The invention of the researchers from the Institute of Molecular Biology and Genetics of the National Academy of Sciences of Ukraine (IMBG) started with… the rescue of a child. In 2005, a three-year-old boy received severe burns and surgeons-combustiologists from the capital hospital No 2 appealed to the institute’s researchers with a request to help save the child’s life. It was necessary to restore the base of the skin, the so-called dermis, before autotransplantation. A group of researchers led by Lyubov Lukash immediately prepared wound covering using donor mesenchyme stem cells (MSCs). A covering was applied to the wound surfaces and a few days later the transplantation was carried out. The child recovered.
Since that time, the researchers have been working on the creation and study of dermal wound coverings. With the grant funding from the National Research Foundation of Ukraine, they created a new biotechnological product – derma equivalent, which has no analogues in the world.

[Extracted records]
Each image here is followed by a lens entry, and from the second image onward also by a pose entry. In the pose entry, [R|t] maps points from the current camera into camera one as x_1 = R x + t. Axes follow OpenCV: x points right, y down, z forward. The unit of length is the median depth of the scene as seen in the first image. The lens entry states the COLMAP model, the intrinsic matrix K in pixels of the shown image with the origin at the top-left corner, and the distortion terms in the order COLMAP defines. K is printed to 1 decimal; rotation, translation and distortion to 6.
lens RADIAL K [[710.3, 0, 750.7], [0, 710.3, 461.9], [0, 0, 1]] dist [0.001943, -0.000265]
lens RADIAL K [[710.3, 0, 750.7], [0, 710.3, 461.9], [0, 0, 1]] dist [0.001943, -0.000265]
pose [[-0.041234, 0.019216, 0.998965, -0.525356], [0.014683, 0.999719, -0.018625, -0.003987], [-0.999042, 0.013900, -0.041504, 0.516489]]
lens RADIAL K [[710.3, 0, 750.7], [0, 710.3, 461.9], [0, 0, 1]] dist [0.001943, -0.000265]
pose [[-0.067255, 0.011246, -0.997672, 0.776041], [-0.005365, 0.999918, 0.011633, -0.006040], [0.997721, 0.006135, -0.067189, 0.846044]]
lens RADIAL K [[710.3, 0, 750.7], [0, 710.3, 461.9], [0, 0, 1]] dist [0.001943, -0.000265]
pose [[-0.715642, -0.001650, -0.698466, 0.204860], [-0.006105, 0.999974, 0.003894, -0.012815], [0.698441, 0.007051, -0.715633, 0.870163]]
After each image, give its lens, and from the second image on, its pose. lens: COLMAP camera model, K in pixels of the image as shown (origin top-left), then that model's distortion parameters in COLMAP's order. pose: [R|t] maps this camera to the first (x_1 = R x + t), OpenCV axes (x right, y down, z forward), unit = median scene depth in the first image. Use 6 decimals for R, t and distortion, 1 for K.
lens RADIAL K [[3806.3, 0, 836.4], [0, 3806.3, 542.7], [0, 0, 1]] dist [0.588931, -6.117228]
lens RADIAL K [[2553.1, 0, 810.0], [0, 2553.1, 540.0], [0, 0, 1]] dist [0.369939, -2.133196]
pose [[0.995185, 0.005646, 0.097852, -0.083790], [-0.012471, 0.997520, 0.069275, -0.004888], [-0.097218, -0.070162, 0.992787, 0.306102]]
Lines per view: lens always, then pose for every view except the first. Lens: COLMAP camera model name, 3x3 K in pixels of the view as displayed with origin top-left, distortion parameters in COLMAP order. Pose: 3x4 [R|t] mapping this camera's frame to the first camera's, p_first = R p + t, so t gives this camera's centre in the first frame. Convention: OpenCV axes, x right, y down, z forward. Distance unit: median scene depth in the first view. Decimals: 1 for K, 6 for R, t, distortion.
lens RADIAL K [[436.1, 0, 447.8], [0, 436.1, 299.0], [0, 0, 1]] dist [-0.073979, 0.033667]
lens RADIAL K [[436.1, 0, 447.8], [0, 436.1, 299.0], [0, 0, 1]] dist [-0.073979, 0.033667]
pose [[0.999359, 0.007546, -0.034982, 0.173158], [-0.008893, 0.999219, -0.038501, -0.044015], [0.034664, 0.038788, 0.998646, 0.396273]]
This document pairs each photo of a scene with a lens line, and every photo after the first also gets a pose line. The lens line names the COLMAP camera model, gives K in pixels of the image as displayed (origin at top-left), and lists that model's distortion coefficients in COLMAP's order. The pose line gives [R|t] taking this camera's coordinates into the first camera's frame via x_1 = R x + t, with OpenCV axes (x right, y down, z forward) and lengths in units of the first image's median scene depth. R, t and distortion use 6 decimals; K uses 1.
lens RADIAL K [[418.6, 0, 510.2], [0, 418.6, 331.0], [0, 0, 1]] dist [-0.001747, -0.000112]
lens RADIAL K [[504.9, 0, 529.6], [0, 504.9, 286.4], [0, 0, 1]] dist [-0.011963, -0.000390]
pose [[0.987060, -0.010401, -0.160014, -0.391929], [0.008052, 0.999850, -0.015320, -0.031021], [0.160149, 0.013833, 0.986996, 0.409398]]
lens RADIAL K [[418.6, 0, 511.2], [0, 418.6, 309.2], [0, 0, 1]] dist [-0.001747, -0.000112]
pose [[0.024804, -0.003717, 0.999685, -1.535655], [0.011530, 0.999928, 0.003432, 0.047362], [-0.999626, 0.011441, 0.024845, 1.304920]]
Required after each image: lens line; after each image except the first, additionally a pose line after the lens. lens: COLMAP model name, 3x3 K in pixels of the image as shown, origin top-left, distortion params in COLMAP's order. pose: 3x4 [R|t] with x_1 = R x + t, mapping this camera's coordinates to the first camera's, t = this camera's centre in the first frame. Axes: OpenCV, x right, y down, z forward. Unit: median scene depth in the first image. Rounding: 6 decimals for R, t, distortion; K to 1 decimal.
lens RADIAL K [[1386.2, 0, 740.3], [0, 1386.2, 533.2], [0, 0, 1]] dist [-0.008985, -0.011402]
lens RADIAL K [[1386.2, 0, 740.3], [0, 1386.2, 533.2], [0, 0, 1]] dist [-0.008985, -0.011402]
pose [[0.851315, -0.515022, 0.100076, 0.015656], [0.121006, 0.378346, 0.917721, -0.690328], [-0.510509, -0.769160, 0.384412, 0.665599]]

[Task 1] In the text on wound coverings, who led the group of researchers that prepared the covering in 2005?
[Task 2] Reproduce the portion of the text on wound coverings from "Since that time, the" up to and including "in the world.".
[Task 3] According to the text on wound coverings, why did the institute's researchers prepare a covering from donor mesenchyme stem cells in 2005?

[Problem solution 1] Lyubov Lukash led the group.

[Problem solution 2]
Since that time, the researchers have been working on the creation and study of dermal wound coverings. With the grant funding from the National Research Foundation of Ukraine, they created a new biotechnological product – derma equivalent, which has no analogues in the world.

[Problem solution 3] Surgeons treating a severely burned three-year-old boy asked the institute's researchers to help save his life. The base of the skin, the dermis, had to be restored before autotransplantation could be carried out.